Historical Social Research
Pierluigi Pironti: Warfare to Welfare: World War I and the Development of Social Legislation in Italy. [Abstract]

The First World War and the social policies supporting its victims played an essential role in the development of the Italian welfare state, its spectrum of benefits, and its organization. The relief programs for millions of soldiers and their families as well as disabled veterans and survivors led to a new dimension of state intervention in the field of social policy. The influence these programs have had on the successive reforms of the post-war period is clearly visible.

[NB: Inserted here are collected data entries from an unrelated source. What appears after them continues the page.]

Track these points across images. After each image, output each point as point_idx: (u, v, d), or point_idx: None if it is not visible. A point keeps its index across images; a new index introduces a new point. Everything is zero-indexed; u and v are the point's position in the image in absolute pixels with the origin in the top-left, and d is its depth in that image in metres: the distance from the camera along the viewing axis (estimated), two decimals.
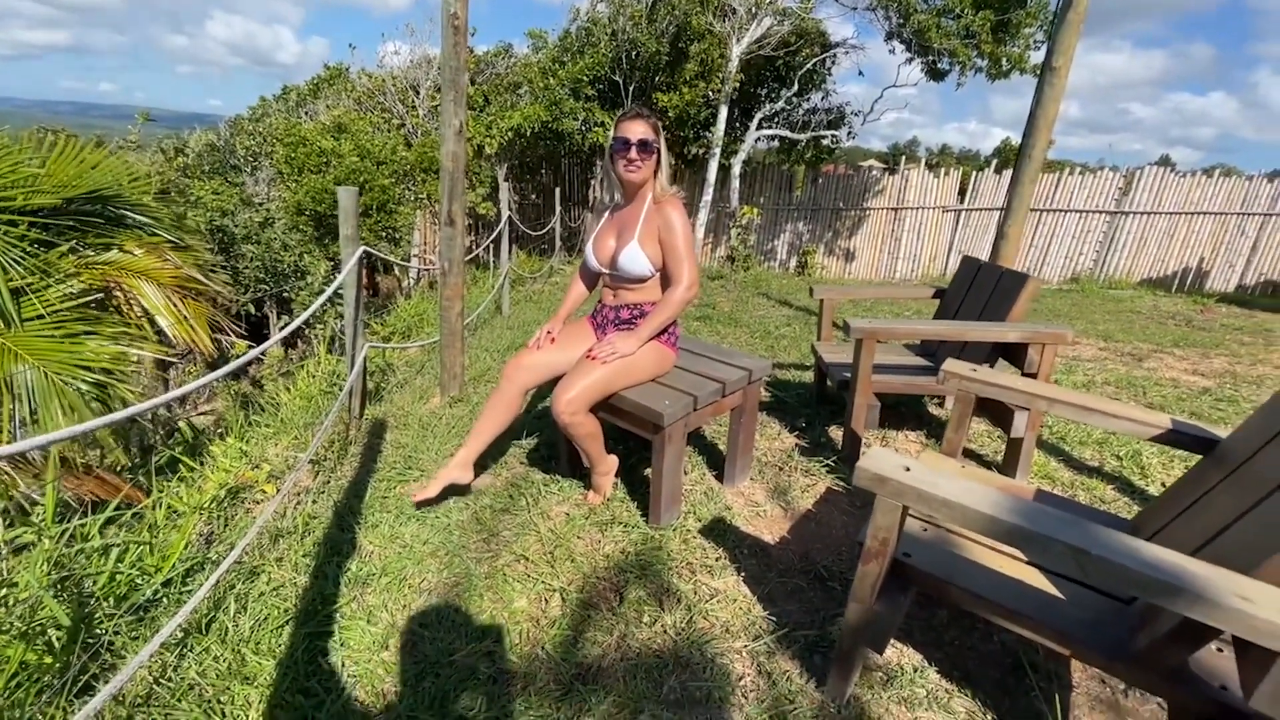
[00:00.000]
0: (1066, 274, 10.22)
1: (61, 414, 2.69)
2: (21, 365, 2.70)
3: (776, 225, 11.22)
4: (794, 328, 5.21)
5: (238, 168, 12.20)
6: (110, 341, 2.97)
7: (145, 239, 3.84)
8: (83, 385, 2.75)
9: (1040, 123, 3.44)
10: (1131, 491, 2.50)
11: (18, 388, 2.68)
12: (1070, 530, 1.10)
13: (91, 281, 3.43)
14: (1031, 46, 8.19)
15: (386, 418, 3.18)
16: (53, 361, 2.75)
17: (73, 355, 2.80)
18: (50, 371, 2.76)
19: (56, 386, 2.73)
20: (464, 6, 2.80)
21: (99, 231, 3.63)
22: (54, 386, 2.72)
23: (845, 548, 2.10)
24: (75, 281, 3.33)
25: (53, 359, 2.76)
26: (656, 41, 9.46)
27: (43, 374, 2.71)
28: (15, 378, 2.68)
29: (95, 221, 3.64)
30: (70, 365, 2.77)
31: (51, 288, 2.96)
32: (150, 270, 3.68)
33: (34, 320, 2.85)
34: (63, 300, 2.96)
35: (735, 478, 2.42)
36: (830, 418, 3.12)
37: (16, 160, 3.47)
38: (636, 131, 2.00)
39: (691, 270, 2.03)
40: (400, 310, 6.95)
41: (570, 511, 2.24)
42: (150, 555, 1.91)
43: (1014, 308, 2.51)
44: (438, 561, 1.96)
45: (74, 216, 3.59)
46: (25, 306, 2.87)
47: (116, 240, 3.70)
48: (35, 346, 2.75)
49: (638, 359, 2.06)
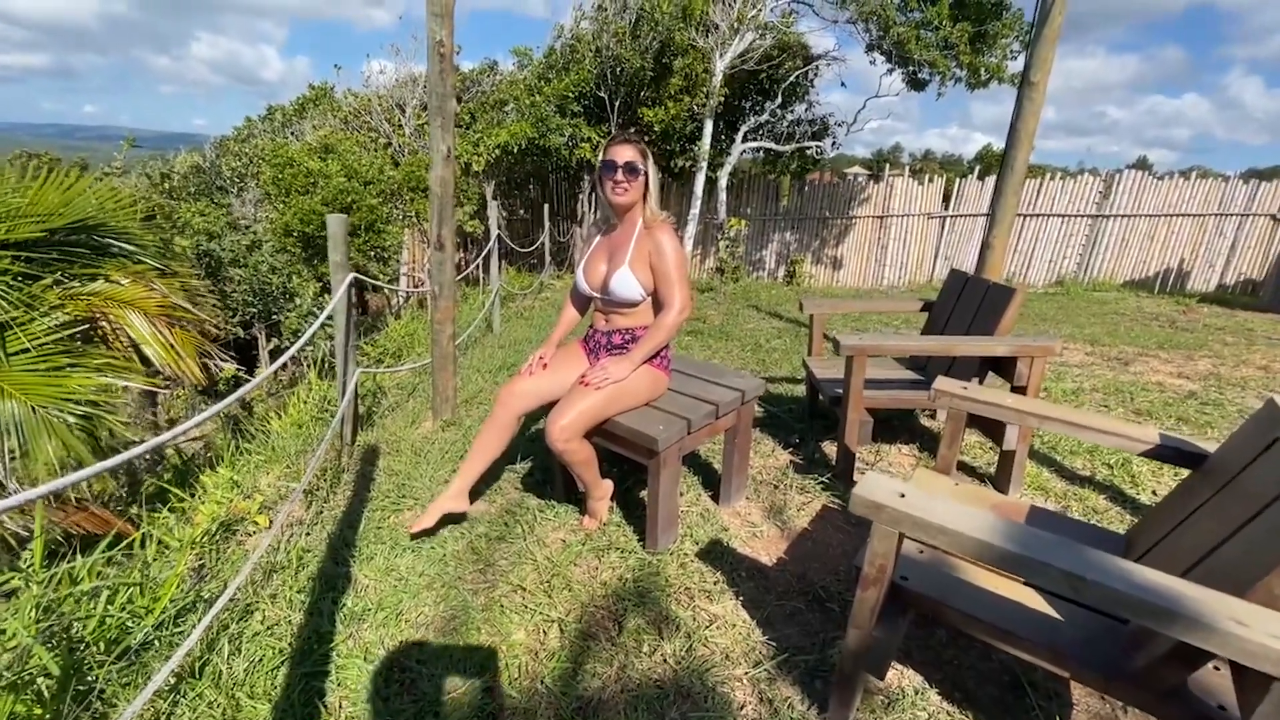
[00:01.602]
0: (1051, 277, 10.34)
1: (50, 447, 2.65)
2: (8, 401, 2.66)
3: (764, 235, 11.30)
4: (784, 340, 5.23)
5: (224, 189, 12.14)
6: (96, 373, 2.93)
7: (131, 267, 3.82)
8: (70, 418, 2.72)
9: (1021, 135, 3.50)
10: (1123, 501, 2.52)
11: (5, 422, 2.64)
12: (1065, 555, 1.11)
13: (77, 313, 3.40)
14: (1009, 56, 8.34)
15: (379, 444, 3.16)
16: (39, 396, 2.72)
17: (59, 389, 2.77)
18: (37, 406, 2.73)
19: (45, 420, 2.69)
20: (449, 34, 2.82)
21: (84, 262, 3.60)
22: (42, 421, 2.69)
23: (843, 567, 2.10)
24: (60, 314, 3.30)
25: (39, 393, 2.72)
26: (640, 57, 9.54)
27: (29, 409, 2.68)
28: (2, 413, 2.64)
29: (80, 252, 3.61)
30: (57, 399, 2.74)
31: (36, 321, 2.92)
32: (137, 300, 3.66)
33: (19, 354, 2.82)
34: (48, 333, 2.93)
35: (731, 498, 2.42)
36: (823, 432, 3.13)
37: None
38: (623, 155, 2.01)
39: (684, 294, 2.04)
40: (390, 331, 6.93)
41: (566, 538, 2.23)
42: (141, 596, 1.88)
43: (1002, 320, 2.53)
44: (434, 594, 1.94)
45: (58, 247, 3.56)
46: (10, 341, 2.83)
47: (102, 270, 3.67)
48: (21, 381, 2.72)
49: (631, 383, 2.06)
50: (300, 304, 7.62)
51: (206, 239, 7.65)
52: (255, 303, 7.65)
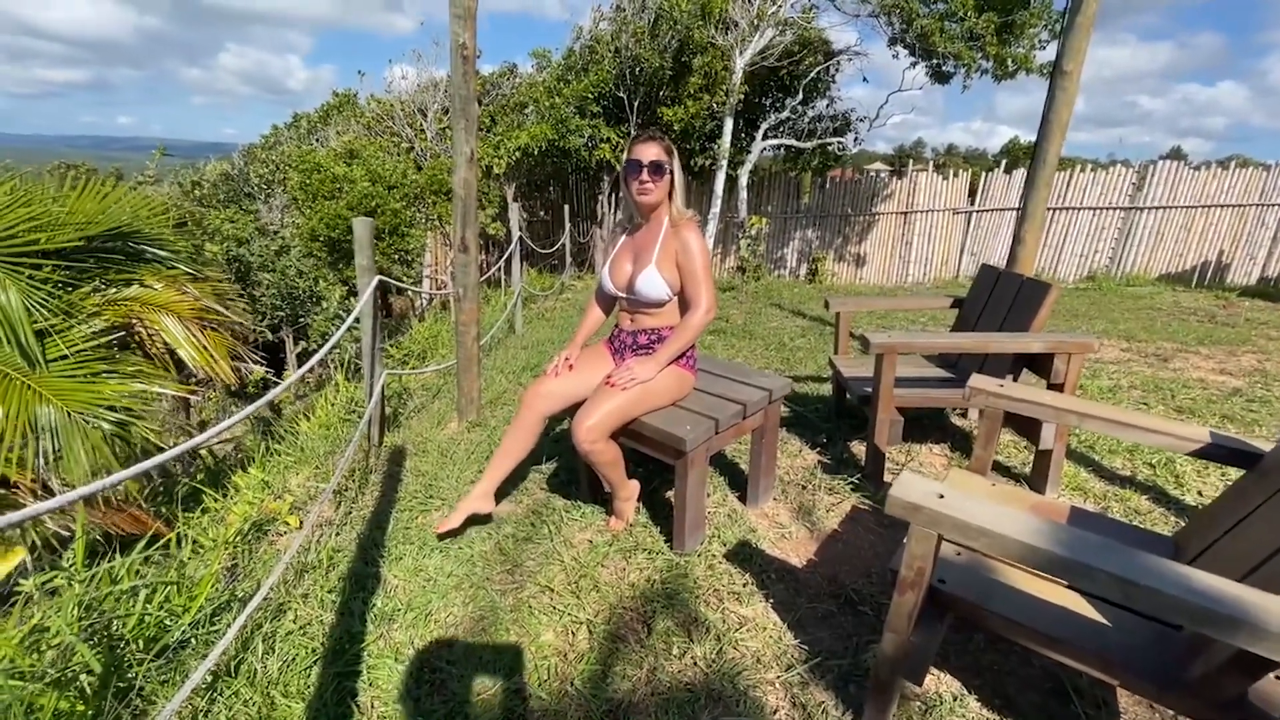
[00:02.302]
0: (1082, 272, 10.09)
1: (84, 453, 2.72)
2: (46, 406, 2.73)
3: (785, 233, 11.20)
4: (809, 338, 5.17)
5: (252, 195, 12.40)
6: (130, 379, 3.00)
7: (165, 272, 3.90)
8: (105, 424, 2.78)
9: (1053, 127, 3.40)
10: (1166, 502, 2.44)
11: (41, 428, 2.71)
12: (1115, 558, 1.06)
13: (115, 319, 3.49)
14: (1037, 46, 8.16)
15: (405, 444, 3.19)
16: (75, 402, 2.79)
17: (95, 395, 2.83)
18: (74, 412, 2.80)
19: (80, 426, 2.76)
20: (472, 36, 2.83)
21: (119, 268, 3.69)
22: (77, 427, 2.75)
23: (875, 569, 2.06)
24: (99, 320, 3.38)
25: (75, 399, 2.79)
26: (659, 56, 9.53)
27: (65, 415, 2.75)
28: (39, 418, 2.72)
29: (115, 258, 3.70)
30: (92, 405, 2.81)
31: (75, 328, 3.00)
32: (170, 304, 3.74)
33: (57, 360, 2.90)
34: (85, 340, 3.00)
35: (759, 498, 2.39)
36: (851, 432, 3.08)
37: (40, 202, 3.55)
38: (649, 154, 2.00)
39: (709, 294, 2.02)
40: (414, 333, 7.00)
41: (593, 538, 2.22)
42: (178, 595, 1.92)
43: (1036, 317, 2.46)
44: (462, 595, 1.94)
45: (95, 254, 3.65)
46: (49, 347, 2.91)
47: (137, 275, 3.76)
48: (59, 387, 2.79)
49: (657, 384, 2.05)
50: (327, 307, 7.75)
51: (236, 244, 7.81)
52: (283, 306, 7.80)
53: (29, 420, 2.71)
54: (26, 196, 3.35)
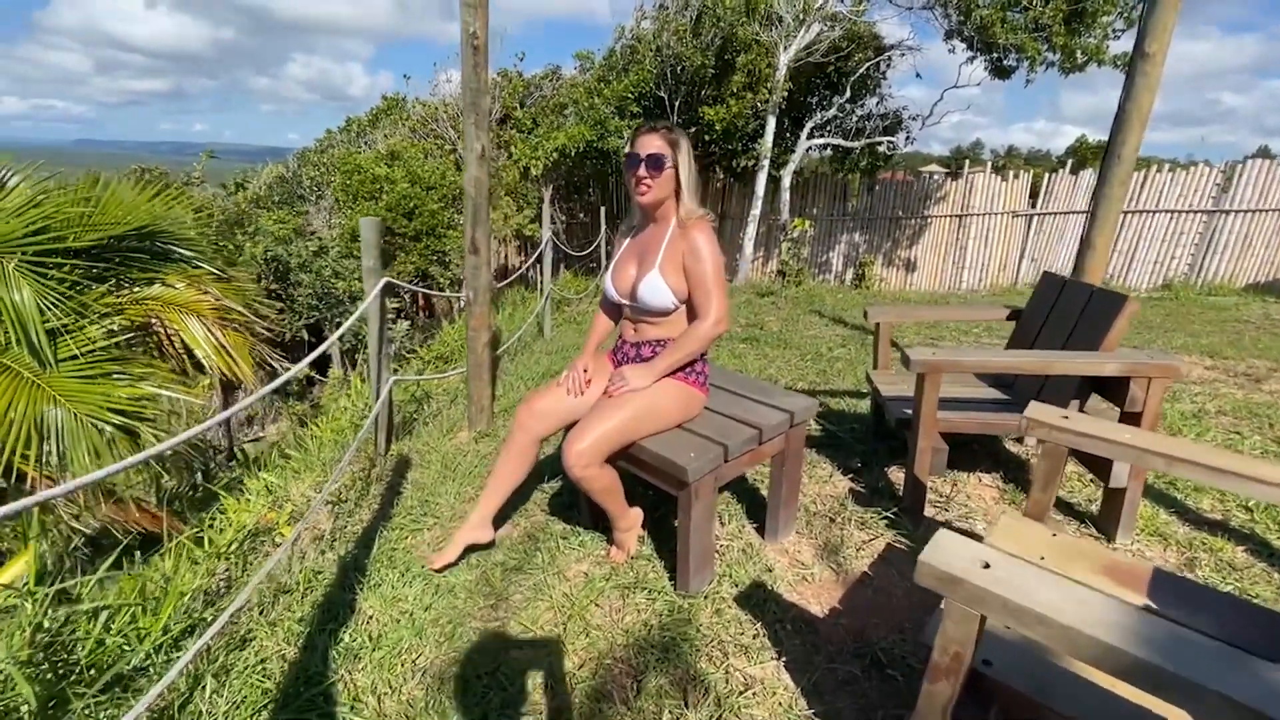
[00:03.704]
0: (1157, 280, 9.32)
1: (87, 455, 2.67)
2: (53, 407, 2.70)
3: (831, 236, 10.78)
4: (849, 349, 4.83)
5: (304, 197, 12.73)
6: (139, 381, 2.96)
7: (189, 272, 3.90)
8: (108, 427, 2.73)
9: (1132, 117, 2.99)
10: (1268, 554, 2.06)
11: (47, 428, 2.68)
12: (1234, 676, 0.78)
13: (135, 317, 3.48)
14: (1110, 36, 7.55)
15: (411, 454, 3.05)
16: (83, 404, 2.75)
17: (103, 397, 2.79)
18: (82, 414, 2.76)
19: (85, 428, 2.72)
20: (484, 25, 2.67)
21: (143, 266, 3.70)
22: (83, 428, 2.71)
23: (909, 623, 1.78)
24: (118, 319, 3.37)
25: (83, 400, 2.75)
26: (702, 55, 9.28)
27: (73, 416, 2.71)
28: (46, 418, 2.69)
29: (140, 257, 3.71)
30: (99, 407, 2.76)
31: (86, 328, 2.98)
32: (191, 303, 3.72)
33: (68, 360, 2.87)
34: (98, 340, 2.98)
35: (778, 532, 2.13)
36: (890, 456, 2.78)
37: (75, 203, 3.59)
38: (646, 147, 1.77)
39: (720, 303, 1.78)
40: (444, 334, 6.95)
41: (590, 570, 2.01)
42: (144, 615, 1.80)
43: (1109, 334, 2.12)
44: (438, 631, 1.76)
45: (121, 253, 3.67)
46: (60, 347, 2.89)
47: (161, 274, 3.76)
48: (67, 388, 2.76)
49: (661, 402, 1.82)
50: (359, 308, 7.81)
51: (276, 244, 7.96)
52: (320, 306, 7.90)
53: (35, 420, 2.68)
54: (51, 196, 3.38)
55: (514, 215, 10.27)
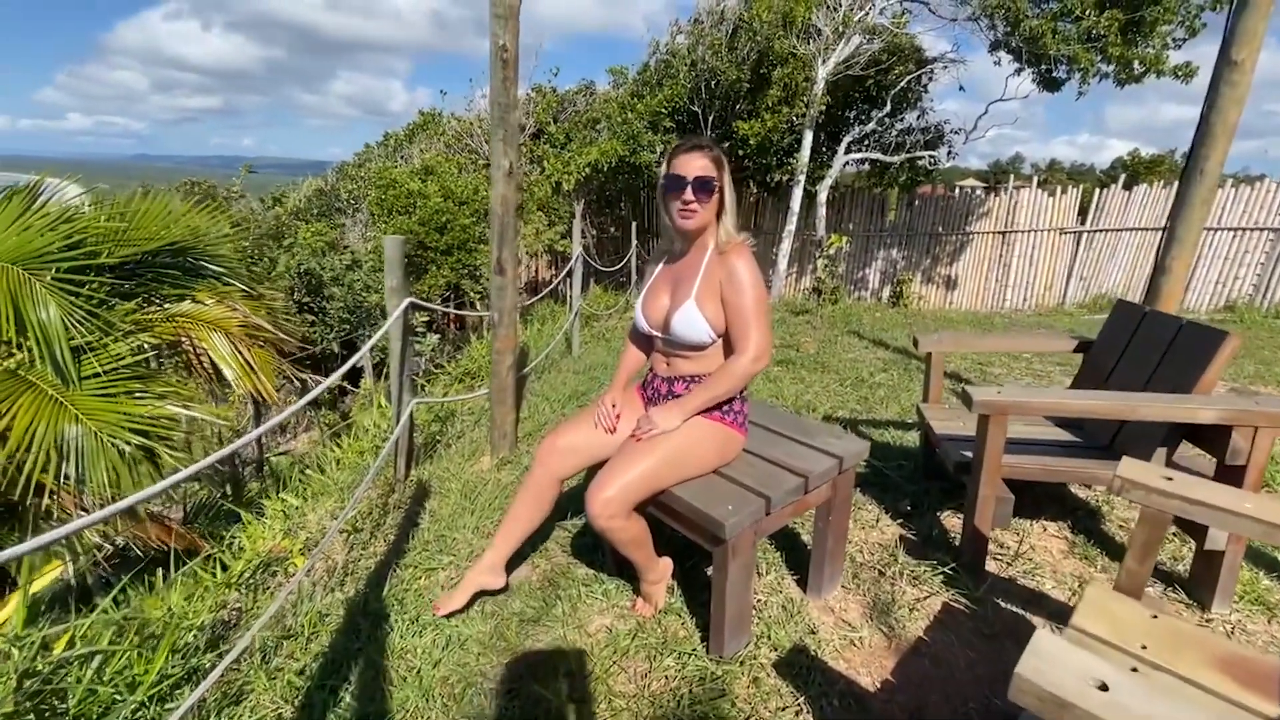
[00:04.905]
0: (1218, 301, 8.80)
1: (106, 475, 2.62)
2: (73, 424, 2.66)
3: (867, 253, 10.48)
4: (891, 374, 4.58)
5: (341, 210, 12.95)
6: (158, 400, 2.91)
7: (219, 288, 3.89)
8: (126, 447, 2.68)
9: (1217, 130, 2.72)
10: None
11: (66, 447, 2.63)
12: None
13: (164, 335, 3.46)
14: (1169, 46, 7.17)
15: (431, 479, 2.93)
16: (103, 422, 2.70)
17: (124, 416, 2.75)
18: (103, 433, 2.71)
19: (105, 448, 2.67)
20: (513, 38, 2.57)
21: (174, 282, 3.69)
22: (102, 447, 2.66)
23: (974, 703, 1.56)
24: (147, 336, 3.35)
25: (103, 419, 2.71)
26: (737, 69, 9.16)
27: (93, 434, 2.66)
28: (66, 436, 2.65)
29: (171, 273, 3.70)
30: (120, 426, 2.71)
31: (111, 346, 2.95)
32: (219, 320, 3.69)
33: (91, 378, 2.84)
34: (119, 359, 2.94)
35: (822, 588, 1.93)
36: (943, 498, 2.55)
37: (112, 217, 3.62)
38: (694, 167, 1.62)
39: (761, 337, 1.61)
40: (471, 350, 6.89)
41: (613, 625, 1.84)
42: (139, 662, 1.69)
43: (1204, 374, 1.88)
44: (446, 692, 1.61)
45: (154, 269, 3.67)
46: (84, 364, 2.86)
47: (191, 290, 3.75)
48: (88, 406, 2.72)
49: (694, 445, 1.65)
50: None
51: (310, 256, 8.05)
52: (351, 320, 7.94)
53: (55, 439, 2.64)
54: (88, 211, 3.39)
55: (545, 230, 10.25)
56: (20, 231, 3.13)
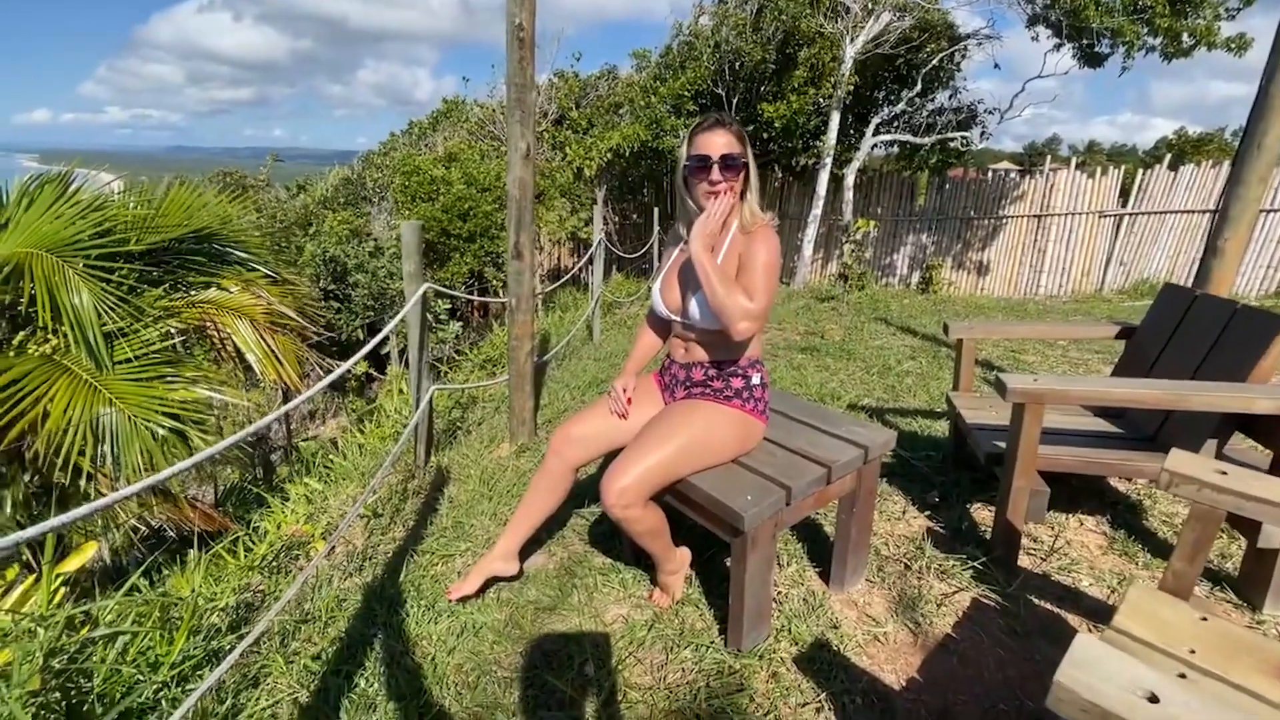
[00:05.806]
0: (1269, 286, 8.40)
1: (140, 457, 2.67)
2: (107, 408, 2.71)
3: (896, 238, 10.23)
4: (919, 361, 4.46)
5: (367, 199, 13.07)
6: (189, 384, 2.95)
7: (244, 275, 3.93)
8: (160, 429, 2.73)
9: (1275, 102, 2.54)
10: None
11: (102, 430, 2.69)
12: None
13: (190, 321, 3.51)
14: (1222, 16, 6.79)
15: (451, 465, 2.93)
16: (137, 406, 2.75)
17: (157, 400, 2.79)
18: (136, 417, 2.77)
19: (139, 430, 2.72)
20: (530, 16, 2.51)
21: (200, 268, 3.73)
22: (136, 430, 2.71)
23: (1004, 704, 1.50)
24: (176, 322, 3.41)
25: (137, 402, 2.76)
26: (762, 49, 8.94)
27: (127, 418, 2.71)
28: (101, 420, 2.70)
29: (198, 260, 3.75)
30: (153, 410, 2.76)
31: (141, 331, 3.00)
32: (244, 307, 3.73)
33: (123, 363, 2.89)
34: (150, 344, 2.99)
35: (845, 580, 1.87)
36: (973, 489, 2.46)
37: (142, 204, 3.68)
38: (718, 145, 1.55)
39: (763, 299, 1.51)
40: (493, 337, 6.91)
41: (630, 615, 1.80)
42: (161, 644, 1.71)
43: (1260, 362, 1.76)
44: (460, 680, 1.60)
45: (180, 255, 3.72)
46: (116, 349, 2.92)
47: (217, 277, 3.79)
48: (121, 390, 2.77)
49: (713, 432, 1.60)
50: None
51: (335, 244, 8.14)
52: (375, 306, 8.02)
53: (90, 422, 2.70)
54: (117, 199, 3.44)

An obvious example are the measures to increase the employment of disabled veterans, which were precursors of the 1919 compulsory insurance against unemployment and represented the first concrete state intervention in the labor market, meant to even out some of its flaws and help particularly disadvantaged groups of employees. Another wartime legislation that inspired post-war measures was the law supporting the Great War’s widows and orphans. It paved the way for the first and most important social law of the Italian fascist regime of the 1920s: the Law on Protection of Mothers and Children. Additionally, the modernization of relief services during the war diminished the importance of traditional charitable and confessional assistance and resulted at the same time in a nationalization of social policy. This in turn brought about the bureaucratization and technocratization of welfare services throughout state departments and public agencies. The nexus between warfare and welfare, a relationship which can be identified in several belligerent countries after the Great War, was particularly evident in Italy. During the war, a pronounced process of “compensatory state building” gripped the country, with the consolidation of new social rights guaranteed by the state going hand in hand with the limitation of several political and civil rights. This paper will, based on these considerations, analyze the connections and continuities of Italy’s social legislation during the war and post-war period. It will include modernization factors and limits and contradictory developments of the Italian welfare state between World War I, the Civil War, and the rise of fascism.